Telegram et le streaming sportif illégal : l’Arcom intensifie ses actions contre la plateforme

Telegram et le streaming sportif illégal : l’Arcom intensifie ses actions contre la plateforme

La célèbre application de messagerie Telegram se retrouve une fois de plus sous le feu des projecteurs en France, cette fois-ci en raison de sa possible implication dans la diffusion illégale d’événements sportifs. L’Arcom, l’autorité française de régulation de la communication audiovisuelle et numérique, s’engage dans une lutte déterminée contre cette pratique de plus en plus répandue, en s’appuyant sur le cadre légal européen du Digital Services Act (DSA).

L’essentiel à retenir

  • L’Arcom a initié des démarches contre Telegram suite à une plainte concernant le streaming sportif illégal.
  • Telegram est critiquée pour son manque de réactivité face aux retransmissions illégales sur sa plateforme.
  • Le Digital Services Act permet de lourdes sanctions, pouvant aller jusqu’à 6% du chiffre d’affaires mondial de l’entreprise concernée.

Le rôle de Telegram dans le streaming sportif illégal

Telegram, bien que largement utilisée pour ses fonctionnalités de messagerie sécurisée, est également pointée du doigt pour son rôle dans la diffusion non autorisée de contenus sportifs. L’application a été accusée par l’Association pour la protection des programmes sportifs (APPS) d’avoir facilité l’accès à des milliers de retransmissions sportives illégales en 2024, notamment dans le domaine du football.

Les mesures de l’Arcom contre Telegram

L’Arcom a jugé que Telegram n’avait pas agi rapidement pour stopper ces retransmissions illégales et avait laissé les chaînes responsables de ces diffusions en activité. En conséquence, l’Arcom a porté cette affaire devant son homologue belge, l’IBPT, car le représentant légal de Telegram est domicilié en Belgique. Cette collaboration s’inscrit dans le cadre du Digital Services Act, permettant une approche concertée au niveau européen.

Conséquences potentielles pour Telegram

Si l’enquête de l’IBPT conclut à la culpabilité de Telegram, la plateforme pourrait faire face à des pénalités sévères. Selon les dispositions du Digital Services Act, Telegram risque une amende pouvant atteindre 6% de son chiffre d’affaires mondial. Dans les cas les plus graves, une suspension temporaire de ses services dans l’Union européenne pourrait également être envisagée.

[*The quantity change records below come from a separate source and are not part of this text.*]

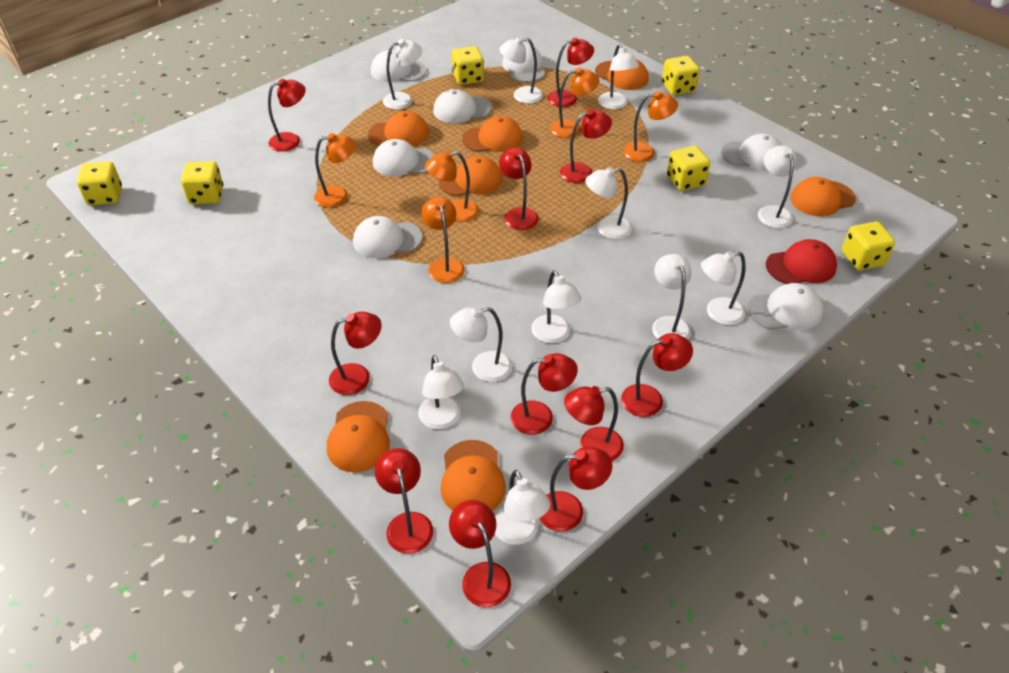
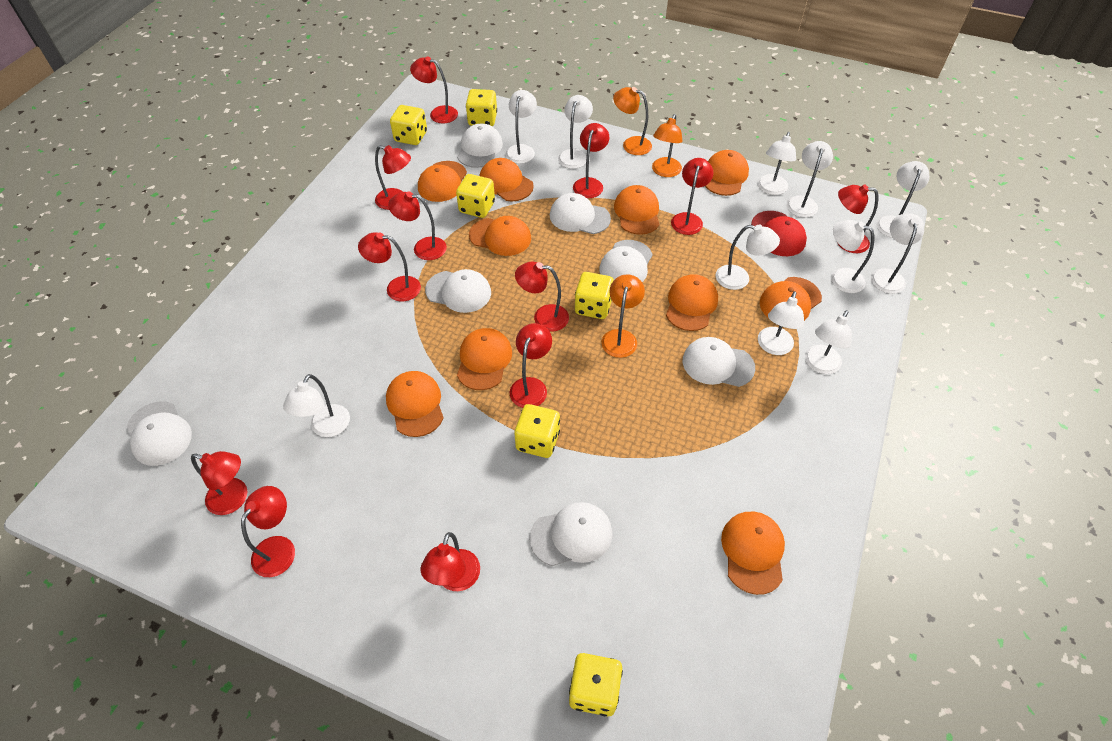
orange cap: 7 -> 10
orange lamp: 5 -> 3
red lamp: 11 -> 12

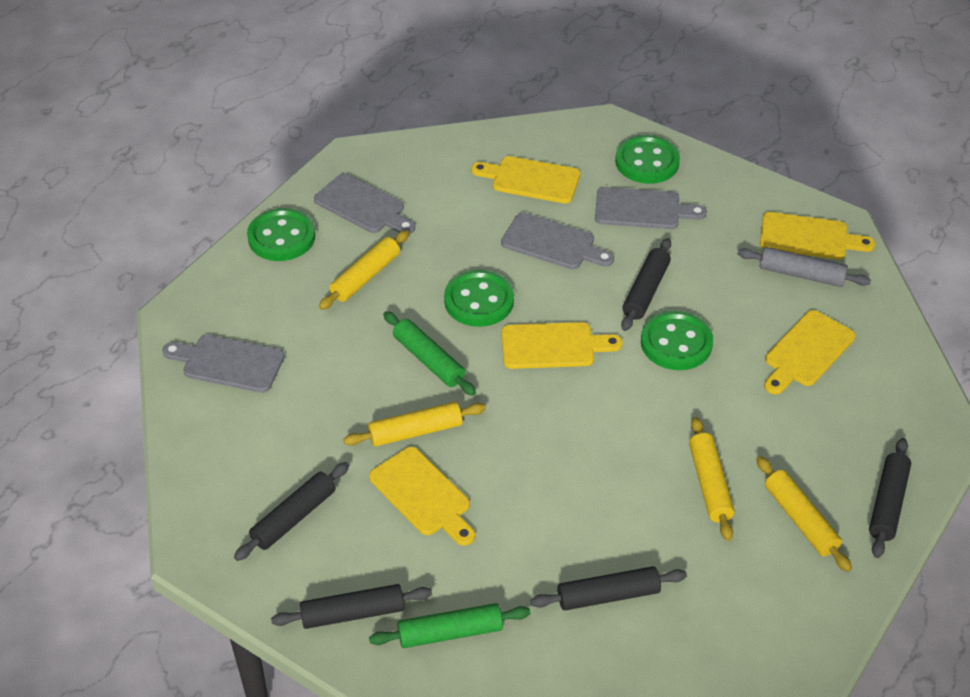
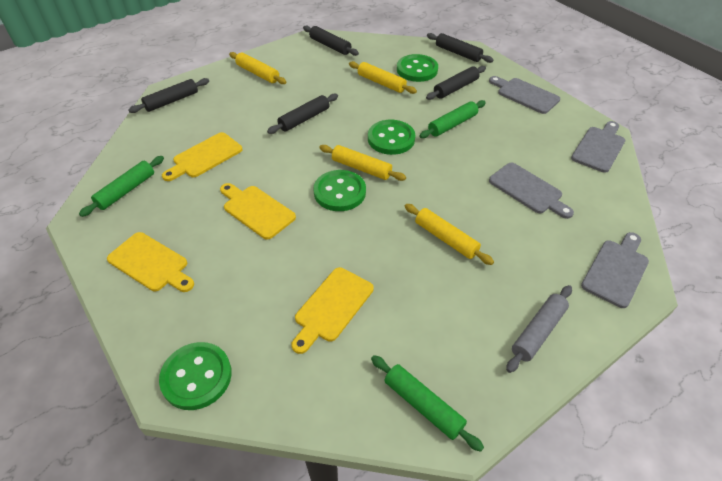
green rolling pin: 2 -> 3
yellow cutting board: 5 -> 4

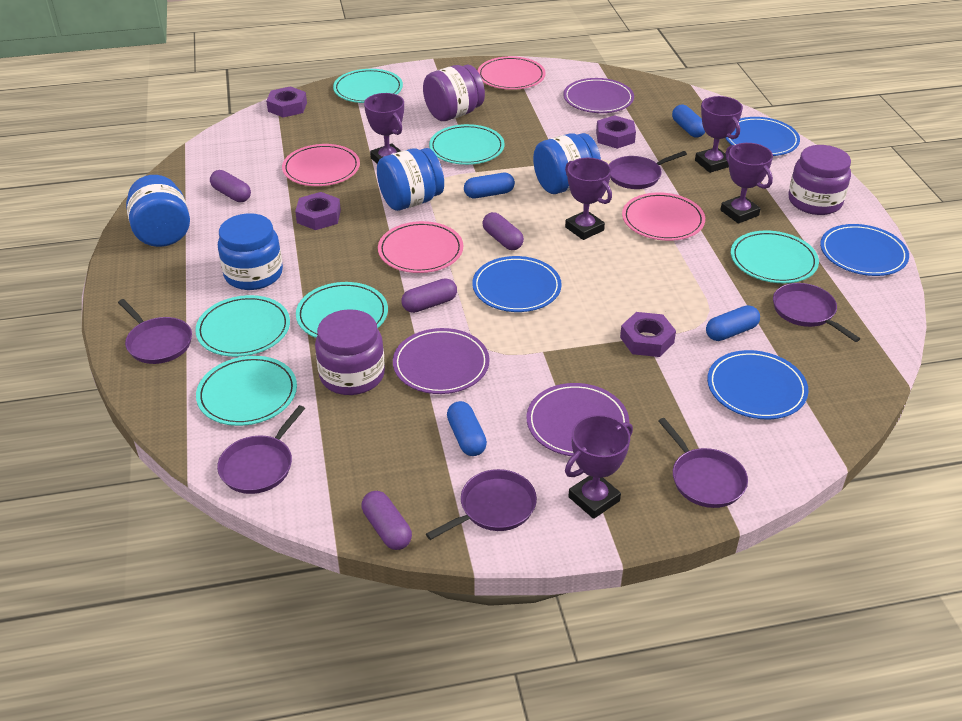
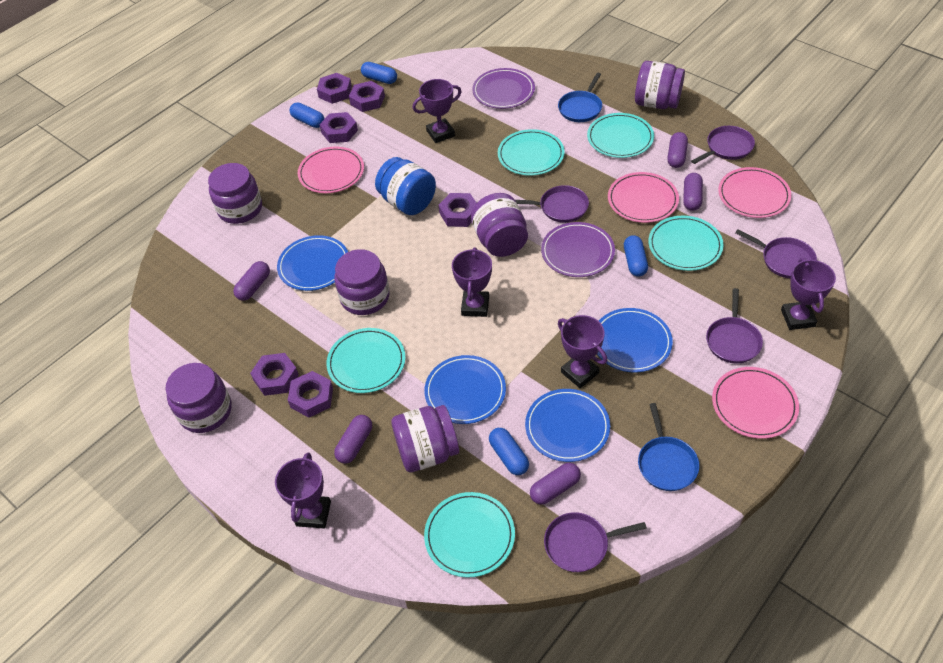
blue jar: 4 -> 1
blue pan: 0 -> 2
purple capsule: 4 -> 5
purple jar: 3 -> 6
purple nut: 4 -> 6
purple pan: 6 -> 5
purple plate: 3 -> 2
turquoise plate: 6 -> 5

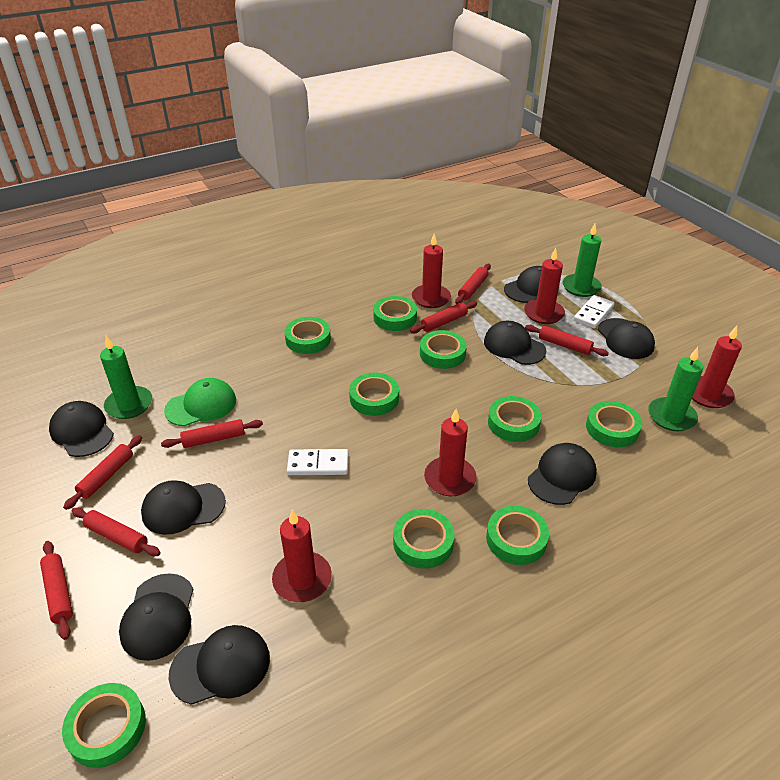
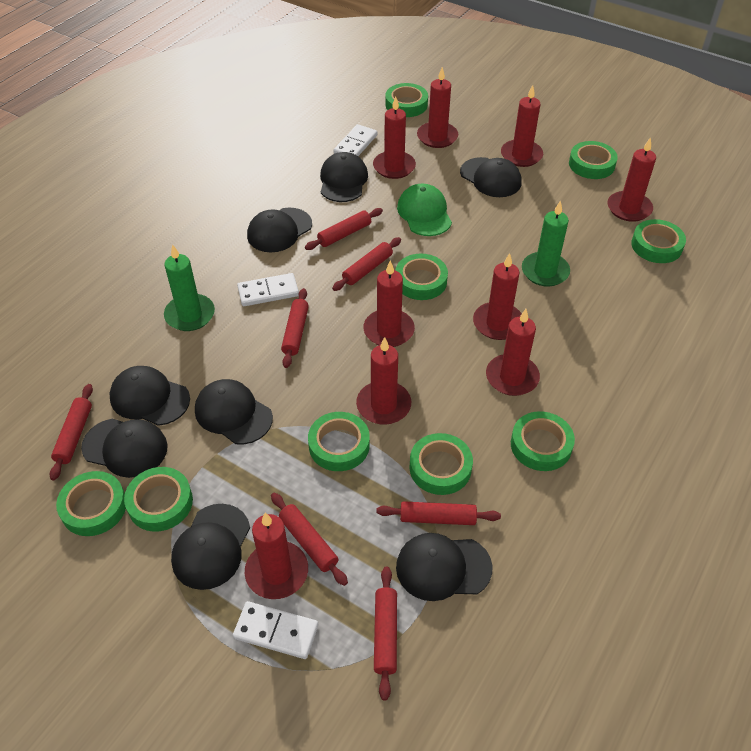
green candle: 3 -> 2
red candle: 5 -> 9
white domino: 2 -> 3

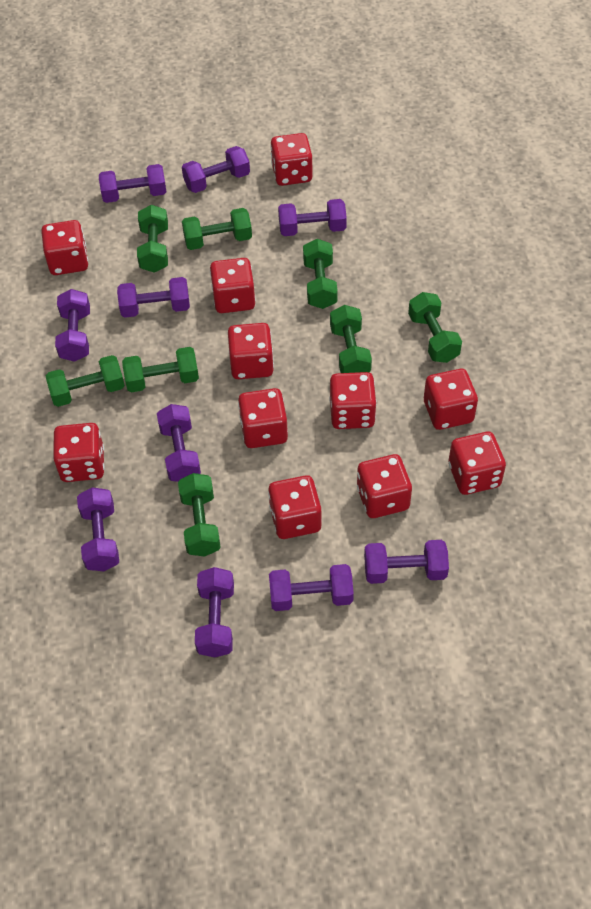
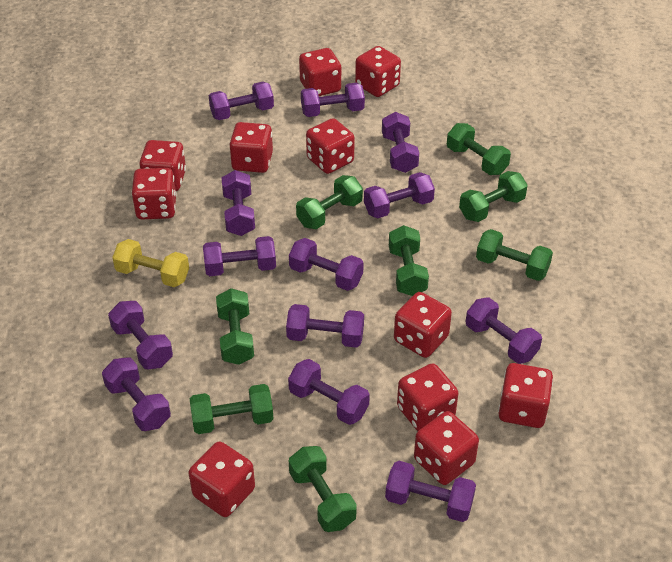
purple dumbbell: 10 -> 13
yellow dumbbell: 0 -> 1

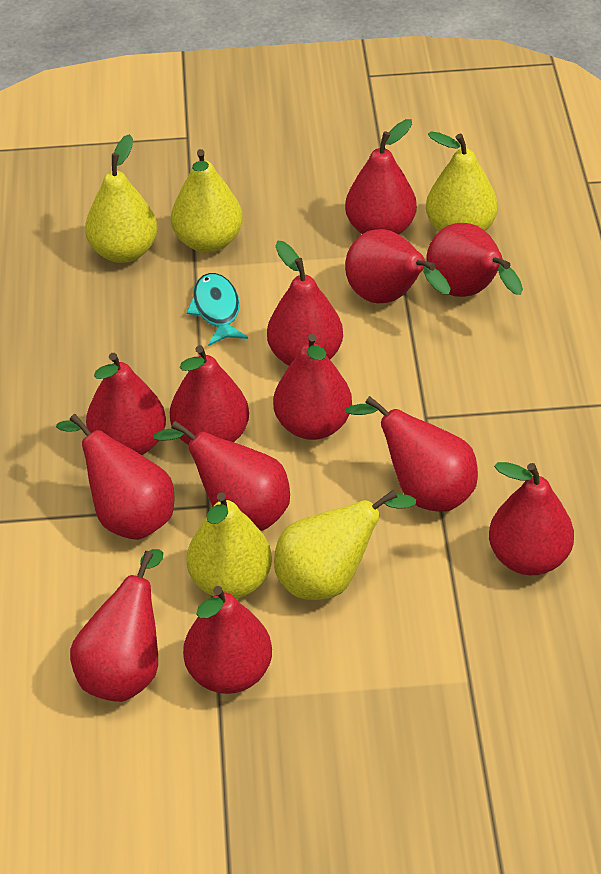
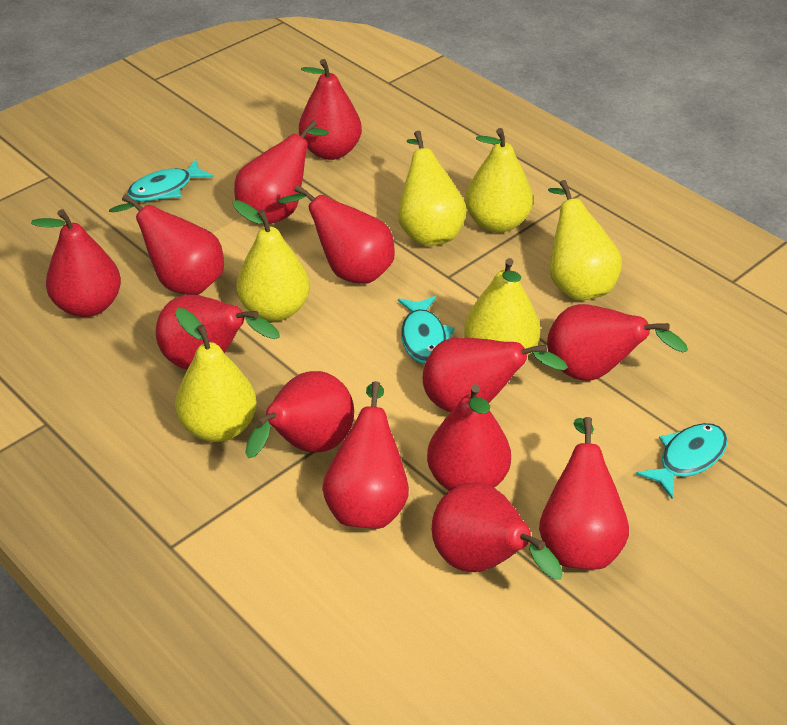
turquoise fish: 1 -> 3
yellow pear: 5 -> 6

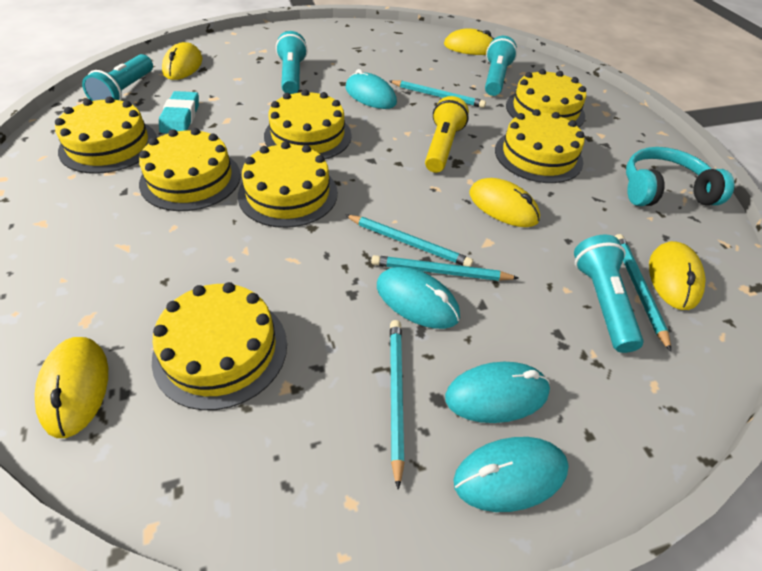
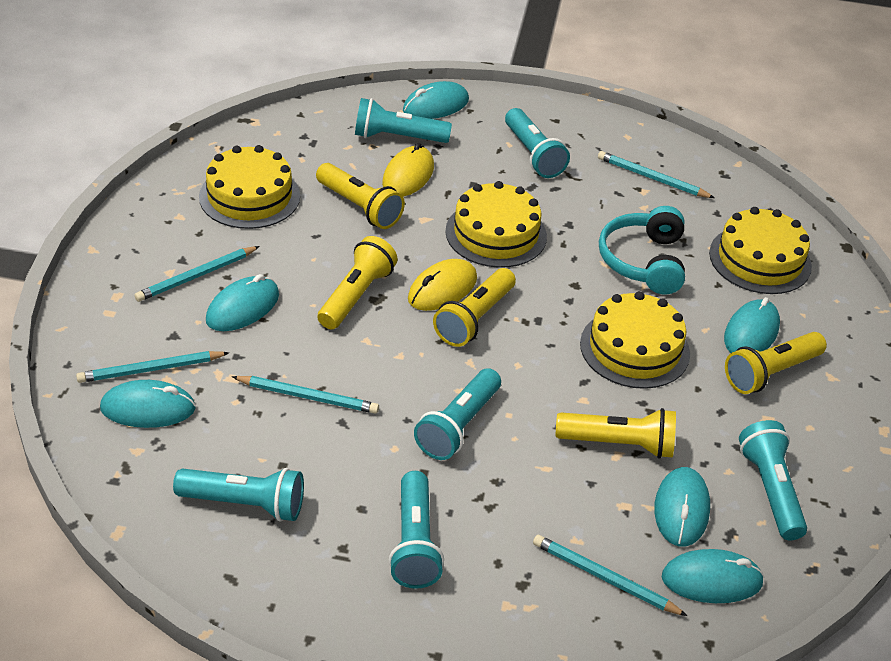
turquoise eraser: 1 -> 0
turquoise flashlight: 4 -> 6
turquoise mouse: 4 -> 6
yellow cake: 7 -> 4
yellow flashlight: 1 -> 5
yellow mouse: 5 -> 2

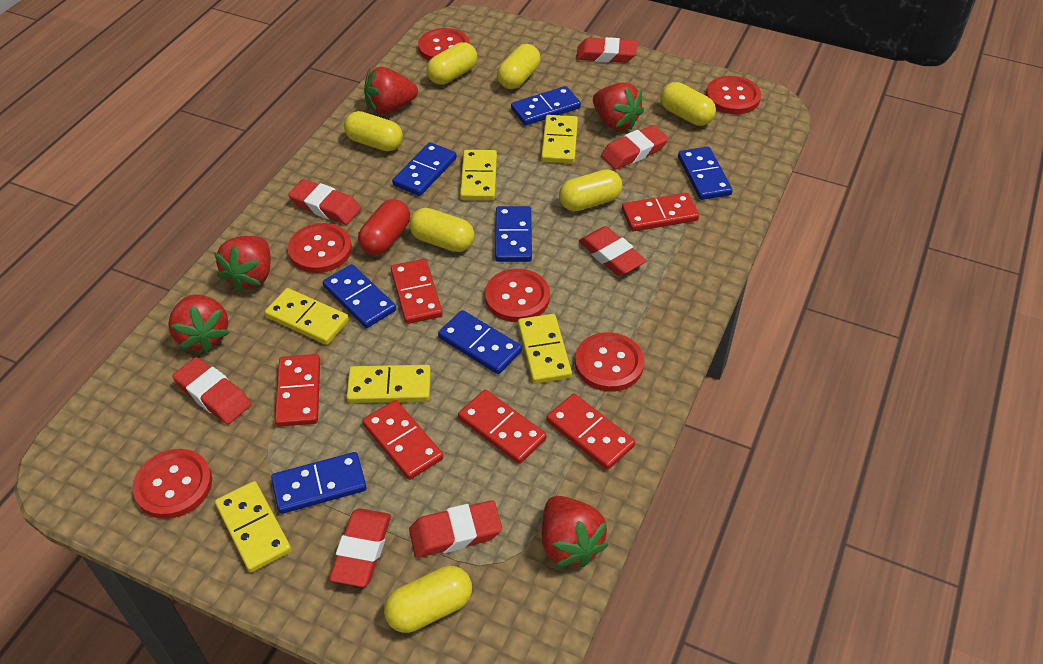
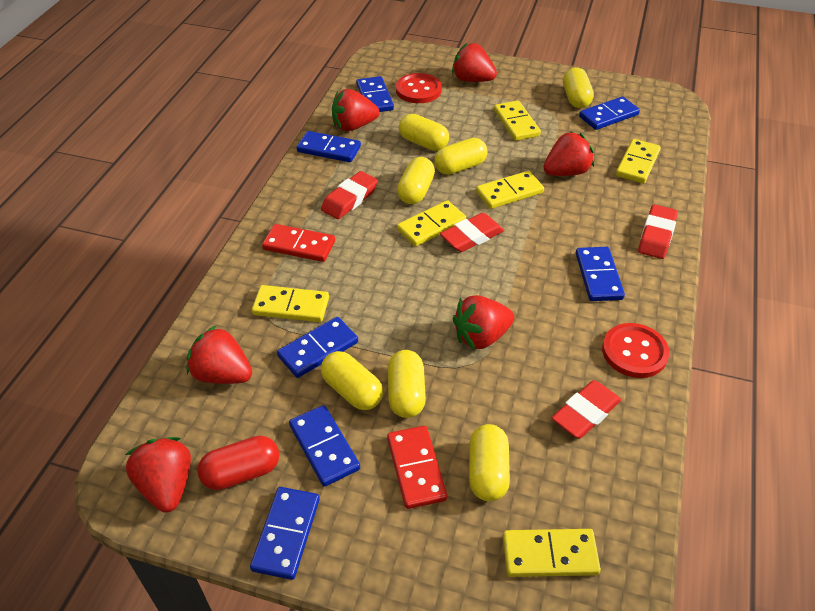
red button: 6 -> 2
red domino: 6 -> 2
red eraser: 7 -> 4
red strawberry: 5 -> 6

Les enjeux du Digital Services Act pour les plateformes numériques

Le Digital Services Act représente une avancée majeure dans la régulation des services numériques en Europe. Ce cadre législatif vise à responsabiliser les grandes plateformes telles que Telegram, en leur imposant des obligations de surveillance et de réaction face aux contenus illégaux. Cette législation pourrait servir de modèle pour d’autres régions du monde cherchant à réguler l’activité des géants du numérique.

Le défi global de la lutte contre le streaming illégal

Le streaming illégal demeure un défi majeur pour l’industrie du sport à l’échelle mondiale. Des organisations telles que la Premier League et l’UEFA investissent massivement dans la technologie pour détecter et combattre ces pratiques. La collaboration internationale entre régulateurs, plateformes technologiques et détenteurs de droits est cruciale pour lutter efficacement contre cette menace.

En conclusion, l’affaire Telegram illustre la complexité de la régulation numérique dans un monde de plus en plus connecté. Les autorités doivent constamment adapter leurs stratégies face aux évolutions technologiques, tout en protégeant les droits des créateurs et des industries culturelles.